[Page images and extracted text]
# # # #

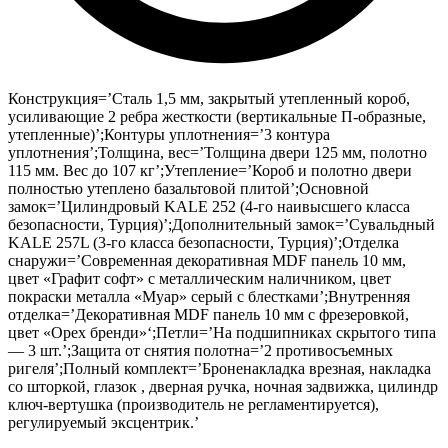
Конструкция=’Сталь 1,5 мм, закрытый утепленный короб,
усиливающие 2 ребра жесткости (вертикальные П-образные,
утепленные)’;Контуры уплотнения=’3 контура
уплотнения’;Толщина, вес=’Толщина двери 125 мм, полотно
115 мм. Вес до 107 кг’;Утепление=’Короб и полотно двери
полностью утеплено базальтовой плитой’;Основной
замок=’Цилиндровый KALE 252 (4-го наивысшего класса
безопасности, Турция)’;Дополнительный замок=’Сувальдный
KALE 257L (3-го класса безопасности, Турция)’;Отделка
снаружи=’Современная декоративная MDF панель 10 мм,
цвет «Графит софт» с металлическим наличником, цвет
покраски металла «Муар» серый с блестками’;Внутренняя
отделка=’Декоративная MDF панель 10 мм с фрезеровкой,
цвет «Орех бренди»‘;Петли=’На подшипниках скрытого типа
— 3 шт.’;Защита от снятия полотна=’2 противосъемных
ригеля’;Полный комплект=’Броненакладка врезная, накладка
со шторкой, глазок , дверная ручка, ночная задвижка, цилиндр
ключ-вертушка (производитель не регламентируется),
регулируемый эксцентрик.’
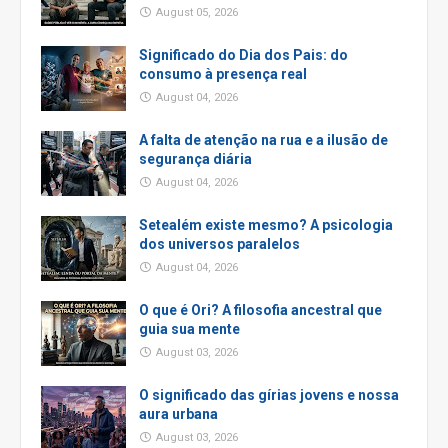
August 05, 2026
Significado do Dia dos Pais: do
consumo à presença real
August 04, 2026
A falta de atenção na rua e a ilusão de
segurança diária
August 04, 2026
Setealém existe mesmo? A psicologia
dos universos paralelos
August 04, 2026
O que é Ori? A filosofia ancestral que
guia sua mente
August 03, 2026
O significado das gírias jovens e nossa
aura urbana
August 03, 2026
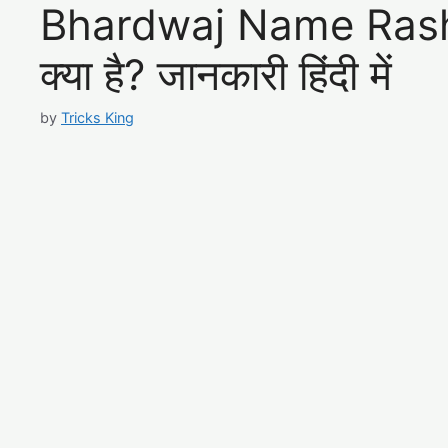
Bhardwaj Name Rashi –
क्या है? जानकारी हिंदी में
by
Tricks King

# # # #

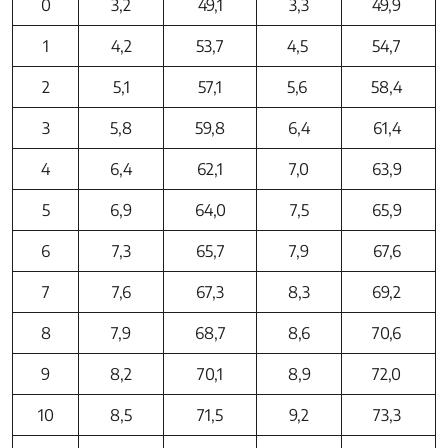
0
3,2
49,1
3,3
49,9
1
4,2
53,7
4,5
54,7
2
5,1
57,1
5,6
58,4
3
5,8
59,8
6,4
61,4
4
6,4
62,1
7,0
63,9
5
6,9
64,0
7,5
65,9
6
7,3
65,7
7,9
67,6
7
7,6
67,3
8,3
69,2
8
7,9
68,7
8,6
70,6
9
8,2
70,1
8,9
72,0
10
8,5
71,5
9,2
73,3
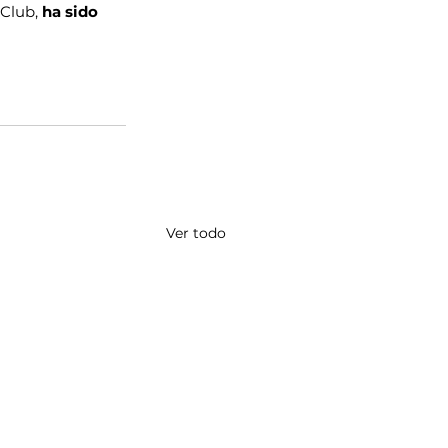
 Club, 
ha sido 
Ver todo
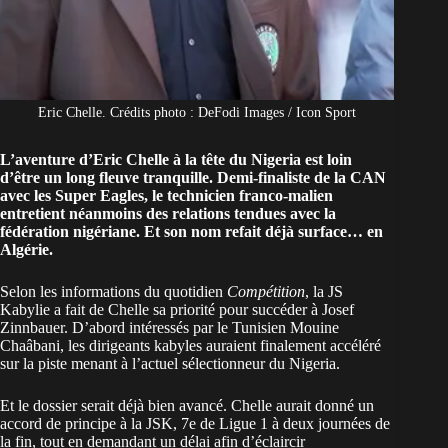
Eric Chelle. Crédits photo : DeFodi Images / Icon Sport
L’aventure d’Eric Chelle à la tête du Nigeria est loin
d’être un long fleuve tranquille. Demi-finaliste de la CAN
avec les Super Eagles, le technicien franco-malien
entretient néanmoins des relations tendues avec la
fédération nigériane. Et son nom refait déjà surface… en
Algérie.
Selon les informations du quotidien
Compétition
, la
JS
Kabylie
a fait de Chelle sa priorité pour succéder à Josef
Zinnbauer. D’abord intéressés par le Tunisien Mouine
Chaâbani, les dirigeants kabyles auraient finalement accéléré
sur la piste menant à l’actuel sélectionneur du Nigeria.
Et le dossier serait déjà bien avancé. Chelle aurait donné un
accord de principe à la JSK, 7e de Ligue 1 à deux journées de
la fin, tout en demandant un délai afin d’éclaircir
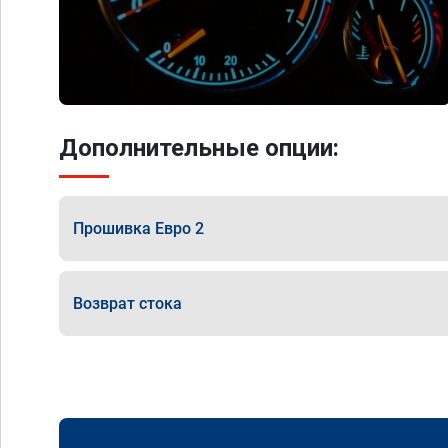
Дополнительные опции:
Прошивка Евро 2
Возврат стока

# # # #

EXERCISE DETAILS: Respond with only the number of lines above that include the string "KALE".

RESULT OF THE EXERCISE: 2